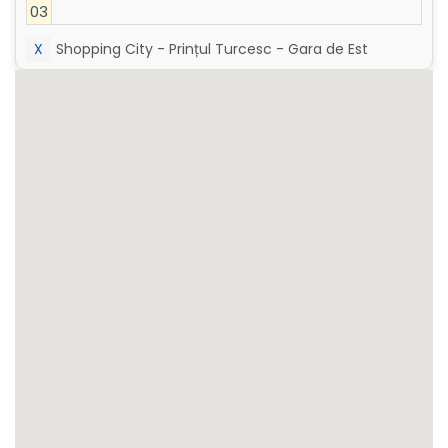
03
X
Shopping City - Prințul Turcesc - Gara de Est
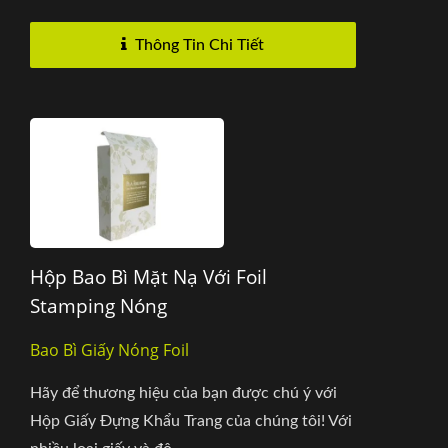
Thông Tin Chi Tiết
Hộp Bao Bì Mặt Nạ Với Foil
Stamping Nóng
Bao Bì Giấy Nóng Foil
Hãy để thương hiệu của bạn được chú ý với
Hộp Giấy Đựng Khẩu Trang của chúng tôi! Với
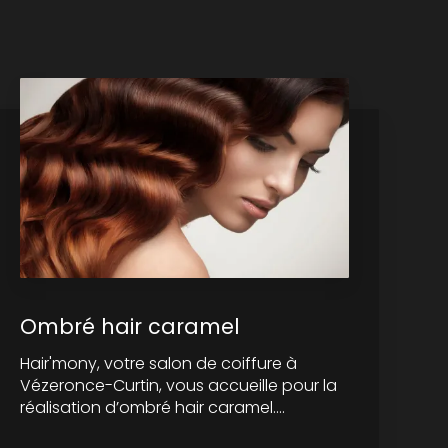
Ombré hair caramel
Hair'mony, votre salon de coiffure à
Vézeronce-Curtin, vous accueille pour la
réalisation d’ombré hair caramel....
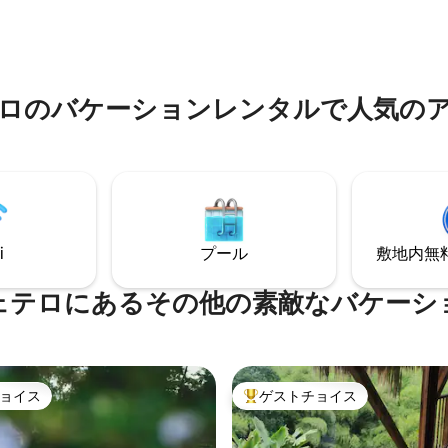
ィプール 設備・器具の✔そろっ
ランディア/サレント・ヴァレ
 デッキ ✔ Starlink高速Wi-Fi
コラまで44 -57分 パナカまで55
ション） ✔ ペットOK 自然と
ケ・デル・カフェまで1時間
、リラックスするのに理想的な
す！
ロのバケーションレンタルで人気の
i
プール
敷地内無料駐
ェテロにあるその他の素敵なバケーシ
ョイス
ゲストチョイス
ョイス
大好評のゲストチョイスです。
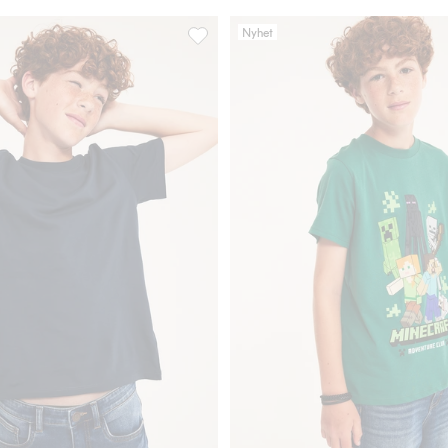
Nyhet
 med kort ärm, Lägg till i favoriter
T-shirt i bomullstrikå med kort ärm, Lägg 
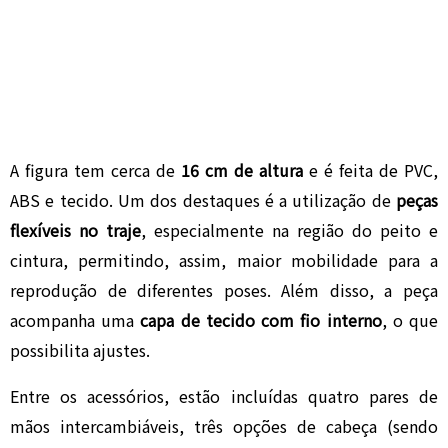
A figura tem cerca de
16 cm de altura
e é feita de PVC,
ABS e tecido. Um dos destaques é a utilização de
peças
flexíveis no traje
, especialmente na região do peito e
cintura, permitindo, assim, maior mobilidade para a
reprodução de diferentes poses. Além disso, a peça
acompanha uma
capa de tecido com fio interno
, o que
possibilita ajustes.
Entre os acessórios, estão incluídas quatro pares de
mãos intercambiáveis, três opções de cabeça (sendo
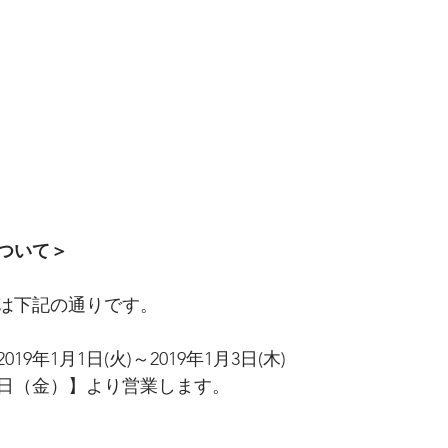
について＞
は下記の通りです。
9年1月1日(火)～2019年1月3日(木)
月4日（金）】より営業します。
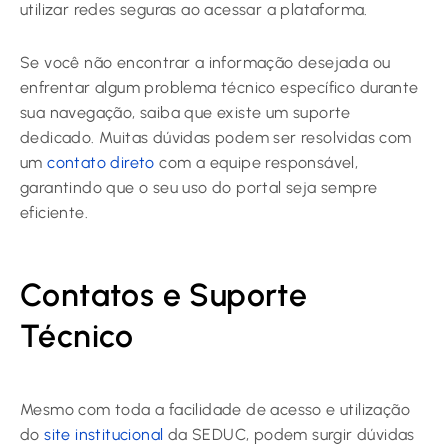
utilizar redes seguras ao acessar a plataforma.
Se você não encontrar a informação desejada ou
enfrentar algum problema técnico específico durante
sua navegação, saiba que existe um suporte
dedicado. Muitas dúvidas podem ser resolvidas com
um
contato direto
com a equipe responsável,
garantindo que o seu uso do portal seja sempre
eficiente.
Contatos e Suporte
Técnico
Mesmo com toda a facilidade de acesso e utilização
do
site institucional
da SEDUC, podem surgir dúvidas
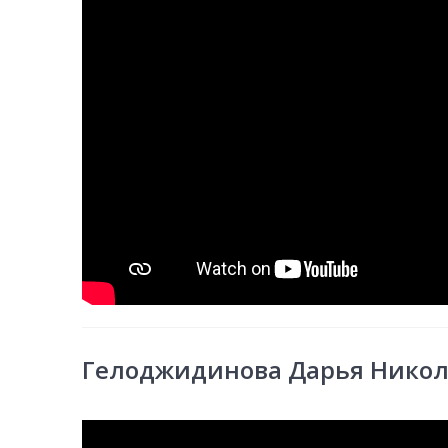
Гелоджидинова Дарья Нико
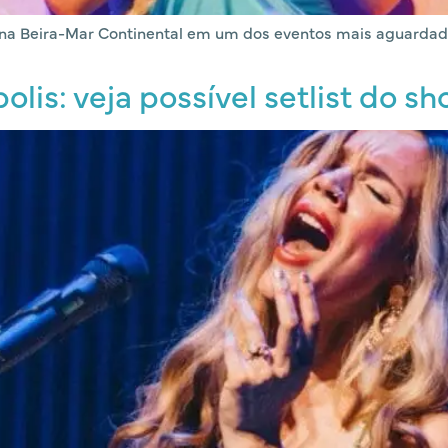
 na Beira-Mar Continental em um dos eventos mais aguardado
lis: veja possível setlist do s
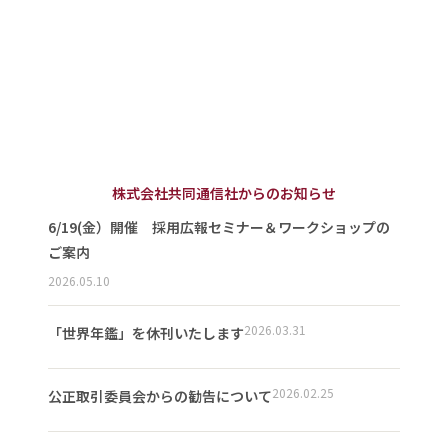
株式会社共同通信社からのお知らせ
6/19(金）開催 採用広報セミナー＆ワークショップの
ご案内
2026.05.10
2026.03.31
「世界年鑑」を休刊いたします
2026.02.25
公正取引委員会からの勧告について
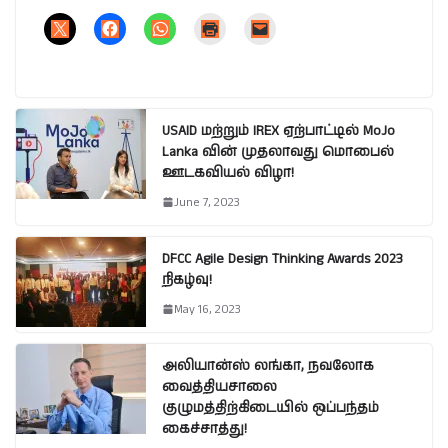
USAID மற்றும் IREX ஏற்பாட்டில் MoJo
Lanka வின் முதலாவது மொபைல்
ஊடகவியல் விழா!
June 7, 2023
DFCC Agile Design Thinking Awards 2023
நிகழ்வு!
May 16, 2023
அலியான்ஸ் லங்கா, நவலோக
வைத்தியசாலை
குழுமத்திற்கிடையில் ஒப்பந்தம்
கைச்சாத்து!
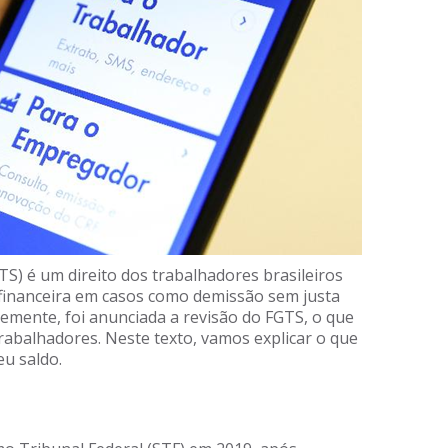
S) é um direito dos trabalhadores brasileiros
financeira em casos como demissão sem justa
emente, foi anunciada a revisão do FGTS, o que
rabalhadores. Neste texto, vamos explicar o que
eu saldo.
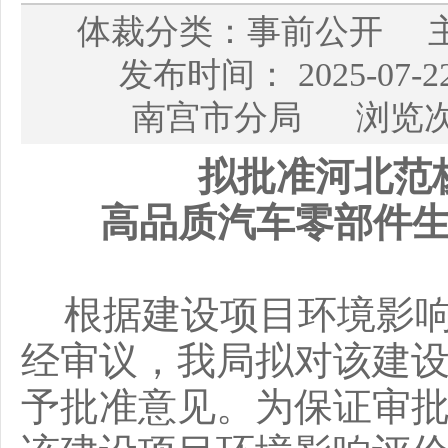
体裁分类：事前公开 
发布时间： 2025-07
南宫市分局 浏览次
拟批准
河北范
高品质汽车零部件
根据建设项目环境影
经审议，我局拟对该建
予批准意见。为保证审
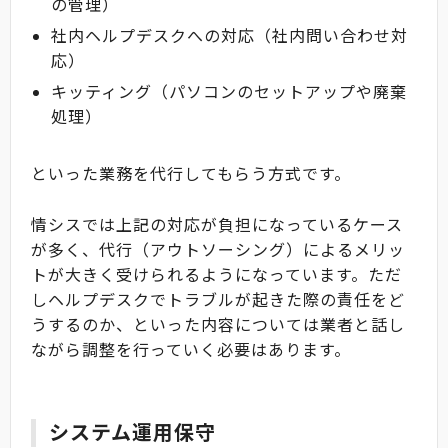
の管理）
社内ヘルプデスクへの対応（社内問い合わせ対
応）
キッティング（パソコンのセットアップや廃棄
処理）
といった業務を代行してもらう方式です。
情シスでは上記の対応が負担になっているケース
が多く、代行（アウトソーシング）によるメリッ
トが大きく受けられるようになっています。ただ
しヘルプデスクでトラブルが起きた際の責任をど
うするのか、といった内容については業者と話し
ながら調整を行っていく必要はあります。
システム運用保守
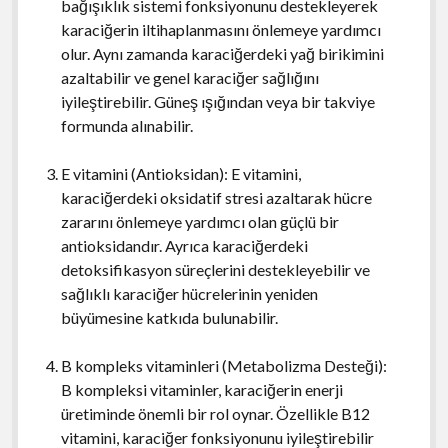
bağışıklık sistemi fonksiyonunu destekleyerek
karaciğerin iltihaplanmasını önlemeye yardımcı
olur. Aynı zamanda karaciğerdeki yağ birikimini
azaltabilir ve genel karaciğer sağlığını
iyileştirebilir. Güneş ışığından veya bir takviye
formunda alınabilir.
E vitamini (Antioksidan): E vitamini,
karaciğerdeki oksidatif stresi azaltarak hücre
zararını önlemeye yardımcı olan güçlü bir
antioksidandır. Ayrıca karaciğerdeki
detoksifikasyon süreçlerini destekleyebilir ve
sağlıklı karaciğer hücrelerinin yeniden
büyümesine katkıda bulunabilir.
B kompleks vitaminleri (Metabolizma Desteği):
B kompleksi vitaminler, karaciğerin enerji
üretiminde önemli bir rol oynar. Özellikle B12
vitamini, karaciğer fonksiyonunu iyileştirebilir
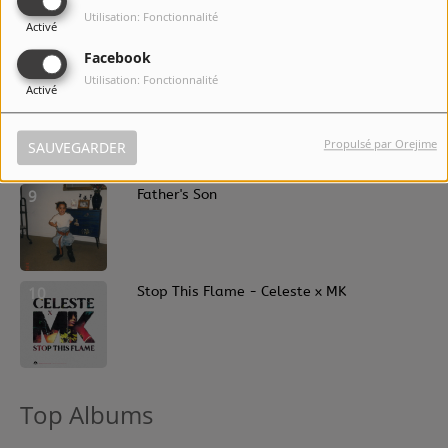
7
Ideal Woman
Utilisation: Fonctionnalité
Activé
Facebook
Utilisation: Fonctionnalité
Activé
8
Tonight Tonight
Propulsé par Orejime
SAUVEGARDER
9
Father's Son
10
Stop This Flame - Celeste x MK
Top Albums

WHAT YOU NEED TO DO:
Write the records above out again exactly, with no pictures in your copy.

EXERCISE RESPONSE:
03
X
Shopping City - Prințul Turcesc - Gara de Est
Thông Tin Chi Tiết
Hộp Bao Bì Mặt Nạ Với Foil
Stamping Nóng
Bao Bì Giấy Nóng Foil
Hãy để thương hiệu của bạn được chú ý với
Hộp Giấy Đựng Khẩu Trang của chúng tôi! Với
Ombré hair caramel
Hair'mony, votre salon de coiffure à
Vézeronce-Curtin, vous accueille pour la
réalisation d’ombré hair caramel....
ィプール 設備・器具の✔そろっ
ランディア/サレント・ヴァレ
 デッキ ✔ Starlink高速Wi-Fi
コラまで44 -57分 パナカまで55
ション） ✔ ペットOK 自然と
ケ・デル・カフェまで1時間
、リラックスするのに理想的な
す！
ロのバケーションレンタルで人気の
i
プール
敷地内無料駐
ェテロにあるその他の素敵なバケーシ
ョイス
ゲストチョイス
ョイス
大好評のゲストチョイスです。
Nyhet
 med kort ärm, Lägg till i favoriter
T-shirt i bomullstrikå med kort ärm, Lägg 
A figura tem cerca de
16 cm de altura
e é feita de PVC,
ABS e tecido. Um dos destaques é a utilização de
peças
flexíveis no traje
, especialmente na região do peito e
cintura, permitindo, assim, maior mobilidade para a
reprodução de diferentes poses. Além disso, a peça
acompanha uma
capa de tecido com fio interno
, o que
possibilita ajustes.
Entre os acessórios, estão incluídas quatro pares de
mãos intercambiáveis, três opções de cabeça (sendo
について＞
は下記の通りです。
9年1月1日(火)～2019年1月3日(木)
月4日（金）】より営業します。
utilizar redes seguras ao acessar a plataforma.
Se você não encontrar a informação desejada ou
enfrentar algum problema técnico específico durante
sua navegação, saiba que existe um suporte
dedicado. Muitas dúvidas podem ser resolvidas com
um
contato direto
com a equipe responsável,
garantindo que o seu uso do portal seja sempre
eficiente.
Contatos e Suporte
Técnico
Mesmo com toda a facilidade de acesso e utilização
do
site institucional
da SEDUC, podem surgir dúvidas
Гелоджидинова Дарья Нико
 na Beira-Mar Continental em um dos eventos mais aguardado
lis: veja possível setlist do s
株式会社共同通信社からのお知らせ
6/19(金）開催 採用広報セミナー＆ワークショップの
ご案内
2026.05.10
2026.03.31
「世界年鑑」を休刊いたします
2026.02.25
公正取引委員会からの勧告について
USAID மற்றும் IREX ஏற்பாட்டில் MoJo
Lanka வின் முதலாவது மொபைல்
ஊடகவியல் விழா!
June 7, 2023
DFCC Agile Design Thinking Awards 2023
நிகழ்வு!
May 16, 2023
அலியான்ஸ் லங்கா, நவலோக
வைத்தியசாலை
குழுமத்திற்கிடையில் ஒப்பந்தம்
கைச்சாத்து!
S) é um direito dos trabalhadores brasileiros
financeira em casos como demissão sem justa
emente, foi anunciada a revisão do FGTS, o que
rabalhadores. Neste texto, vamos explicar o que
eu saldo.
体裁分类：事前公开 
发布时间： 2025-07
南宫市分局 浏览次
拟批准
河北范
高品质汽车零部件
根据建设项目环境影
经审议，我局拟对该建
予批准意见。为保证审
の管理）
社内ヘルプデスクへの対応（社内問い合わせ対
応）
キッティング（パソコンのセットアップや廃棄
処理）
といった業務を代行してもらう方式です。
情シスでは上記の対応が負担になっているケース
が多く、代行（アウトソーシング）によるメリッ
トが大きく受けられるようになっています。ただ
しヘルプデスクでトラブルが起きた際の責任をど
うするのか、といった内容については業者と話し
ながら調整を行っていく必要はあります。
システム運用保守
bağışıklık sistemi fonksiyonunu destekleyerek
karaciğerin iltihaplanmasını önlemeye yardımcı
olur. Aynı zamanda karaciğerdeki yağ birikimini
azaltabilir ve genel karaciğer sağlığını
iyileştirebilir. Güneş ışığından veya bir takviye
formunda alınabilir.
E vitamini (Antioksidan): E vitamini,
karaciğerdeki oksidatif stresi azaltarak hücre
zararını önlemeye yardımcı olan güçlü bir
antioksidandır. Ayrıca karaciğerdeki
detoksifikasyon süreçlerini destekleyebilir ve
sağlıklı karaciğer hücrelerinin yeniden
büyümesine katkıda bulunabilir.
B kompleks vitaminleri (Metabolizma Desteği):
B kompleksi vitaminler, karaciğerin enerji
üretiminde önemli bir rol oynar. Özellikle B12
vitamini, karaciğer fonksiyonunu iyileştirebilir
7
Ideal Woman
Utilisation: Fonctionnalité
Activé
Facebook
Utilisation: Fonctionnalité
Activé
8
Tonight Tonight
Propulsé par Orejime
SAUVEGARDER
9
Father's Son
10
Stop This Flame - Celeste x MK
Top Albums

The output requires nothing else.